_What is expected_. Lay out the records below as a JSON list of strings, one string per line, skipping blank lines and leaving out the pictures.

[Information shown]

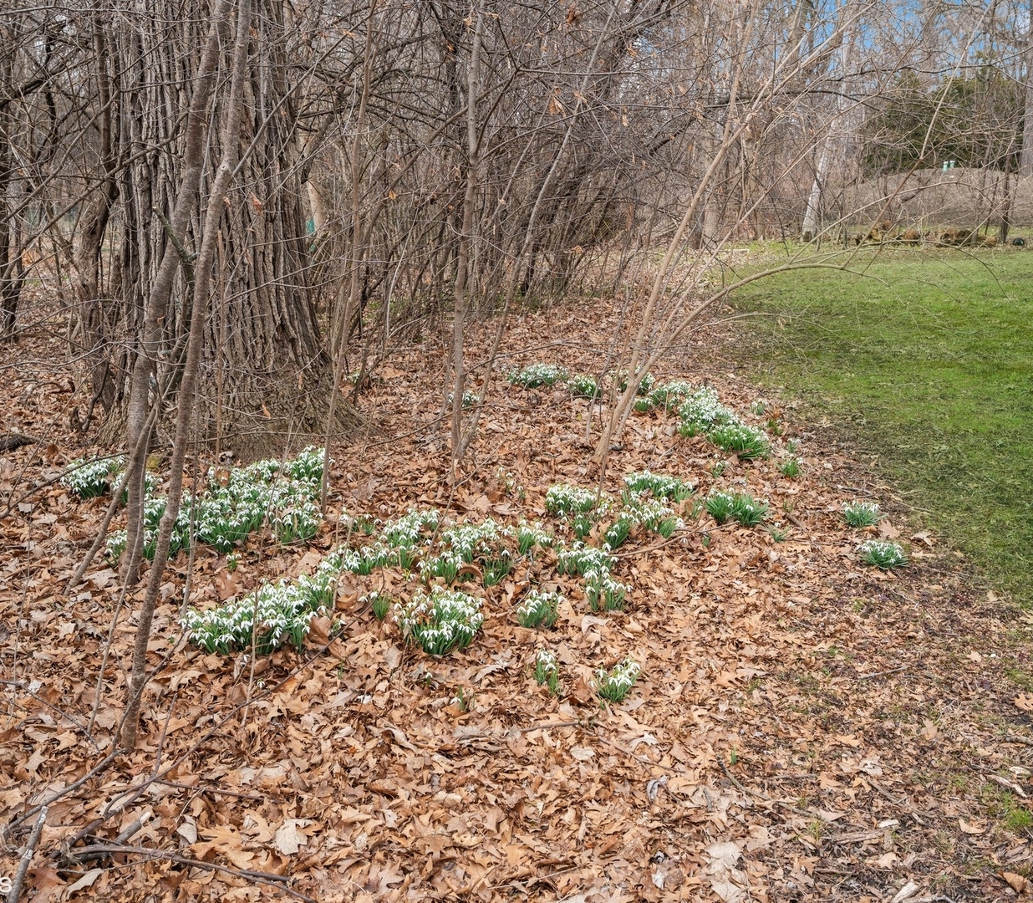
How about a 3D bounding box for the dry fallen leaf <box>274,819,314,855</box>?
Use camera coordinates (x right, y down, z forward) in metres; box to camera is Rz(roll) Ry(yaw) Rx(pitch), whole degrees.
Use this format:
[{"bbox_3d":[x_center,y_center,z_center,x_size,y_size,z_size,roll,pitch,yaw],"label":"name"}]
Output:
[{"bbox_3d":[-0.507,0.880,2.580,0.090,0.017,0.105,-3,22,-12],"label":"dry fallen leaf"}]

[/Information shown]

_Answer to the exercise_.
[
  "How about a 3D bounding box for the dry fallen leaf <box>274,819,314,855</box>?",
  "Use camera coordinates (x right, y down, z forward) in metres; box to camera is Rz(roll) Ry(yaw) Rx(pitch), whole degrees.",
  "Use this format:",
  "[{\"bbox_3d\":[x_center,y_center,z_center,x_size,y_size,z_size,roll,pitch,yaw],\"label\":\"name\"}]",
  "Output:",
  "[{\"bbox_3d\":[-0.507,0.880,2.580,0.090,0.017,0.105,-3,22,-12],\"label\":\"dry fallen leaf\"}]"
]